What exactly is the point of monitoring your infrastructure and your applications? Hopefully your answer to that question is not to just ensure that your network latency is low, that your servers are up, and that you are not about to run out of memory on a server, or hard disk space on an array. Hopefully your answer is that the end goal of monitoring your environment and your applications is to ensure that the applications that comprise your critical business services (to your internal and external constituents) are performing within the expectations of those constituents.
The Service Assurance Goal
One of the very nice things that VMware did with vSphere was create a virtualization platform that not only allowed workloads to be moved under programmatic control, but also allowed resources to be added or removed from workloads under programmatic control. It has been possible for quite some time to add virtual CPU and virtual memory to a workload while it was running in a vSphere environment. vSphere 4 added storage I/O control and network I/O control to the mix, meaning that it was possible to programatically manage all four of the key resources (CPU, memory, storage I/O rate, and network I/O rate) that the performance of an application depends upon.
The end goal of service assurance then is quite attractive, and quite difficult to attain. The end goal is to be able to say that application “X” needs to be able to run 1000 transactions per minute at an average response time of 500 MS, with 99.9% of those response times being less than 700 MS. The role of automated service assurance in this is to automatically adjust what runs where, and to decrease and increase resources as needed to workloads based upon their priority so that service levels are automatically maintained.
Why is Automated Service Assurance such a Hard Problem
Being able to guarantee that the applications that matter always deliver the response time that the users expect is so obviously valuable on the face of it, that one would think that we would be swimming in a sea of contending solutions to this problem. But this is not the case. It is not the case, because while writing about this is easy, doing it is hard. For the following reasons:
- If the response time for an application degrades and becomes a problem, there are a thousand different reasons why this might be the case. Some of those reasons might be related to resource constraints in the virtual environment. Some might be related to resource constraints in the physical environment (contention on a storage array between a virtualized application and a physical database server). Some might be related on a configuration issue. Some might be related to a code issue in the application.
- It is extremely hard to tie degradation in response time to a particular issue in the infrastructure and know for sure that this one issue is the cause of the problem. Yes you can do this statistically with products like Netuitive and the analytics in vCenter Operations – but doing this statistically well tell you that X is correlated with Y, not necessarily that X is causing Y.
- If you do not want to do this statistically, you can try to do this deterministically. But that means writing rules that say that if X happens, fix Y and there are just too may cases of X and Y leading to the need for too many rules for this approach to be practical.
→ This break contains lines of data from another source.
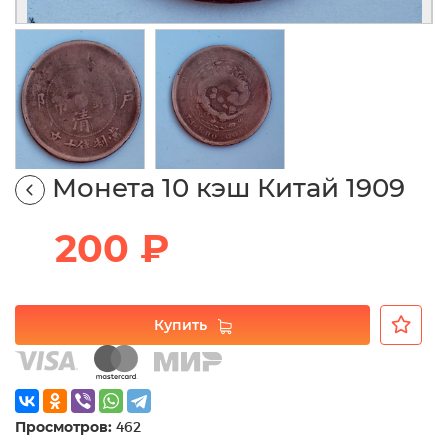
Монета 10 кэш Китай 1909
200 ₽
Купить
Просмотров:
462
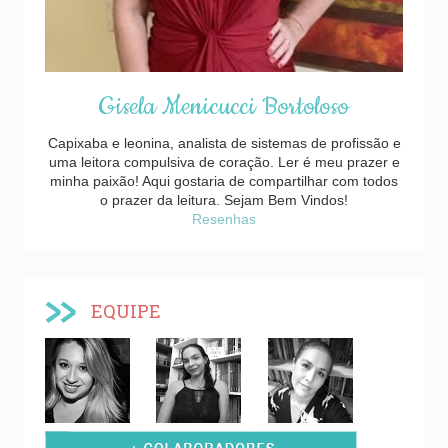
Gisela Menicucci Bortoloso
Capixaba e leonina, analista de sistemas de profissão e
uma leitora compulsiva de coração. Ler é meu prazer e
minha paixão! Aqui gostaria de compartilhar com todos
o prazer da leitura. Sejam Bem Vindos!
Resenhas
EQUIPE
VMTurbo entered the VMware market with a performance and capacity monitoring solution a couple of years ago. The core technology of the company is unique and takes a completely different approach to managing performance, capacity and resources than any other vendor. The technology is based upon the concept that workloads constitute demands for resources, that the environment constitutes supply of those resources, and that an economic market equilibrium model can be used to balance supply and demand on behalf of workloads based upon their priority. Basically resources get priced based upon their scarcity (just like in the real world), and workloads get budget based upon their priority, and the “market” takes care of the allocations.
In previous versions of the product, VMTurbo has focused upon allocating resources based upon the priority of the application, but has not had any formal awareness of either the response time requirements or the throughput requirements of the application. With this most recent release, this has changed. Now VMTurbo is formally aware of the throughput requirements of Windows applications running in guests on VMware, Microsoft, and Citrix virtualization platforms.
This means that VMTurbo has taken a ground breaking first step in the industry of tying a metric that the owner of an application actually cares about (its throughput) to how the resources of that application are managed relative to all other applications of greater or lesser priority.
The Future of Service Assurance
VMTurbo is further down the road of automated application aware service assurance than any other performance and capacity management vendor in the virtualization and cloud ecosystems. But a lot of work remains to be done. The key pieces are obviously support for more than Windows based applications, and then adding the notion of response time as a key metric to the existing notion of throughput. In “The Rise of Application Operations and the Role for Next Generation APM Solutions“, we discussed the need for a set of next generation APM solutions that would be the core tools for an “Applications Operations” function in the enterprise that was responsible for supporting all of the applications running on next generation dynamic infrastructures. The obvious answer is for response time data from these solutions to be combined into the VMTurbo model so that both response time and throughput can be automatically assured.
VMTurbo has broken new ground by delivering the first application aware automated service assurance solution for VMware vSphere, Microsoft Hyper-V, and Citrix XenServer. This is the first solution that takes advantage of the dynamic nature of these platforms and their control API’s to actually ensure something (throughput) that application owners care about. Preemptively assuring throughput (and hopefully response time in the future) may be a more effective approach than waiting for something to go wrong and then trying to pick the one root cause out of the hundreds or thousands of potential candidates.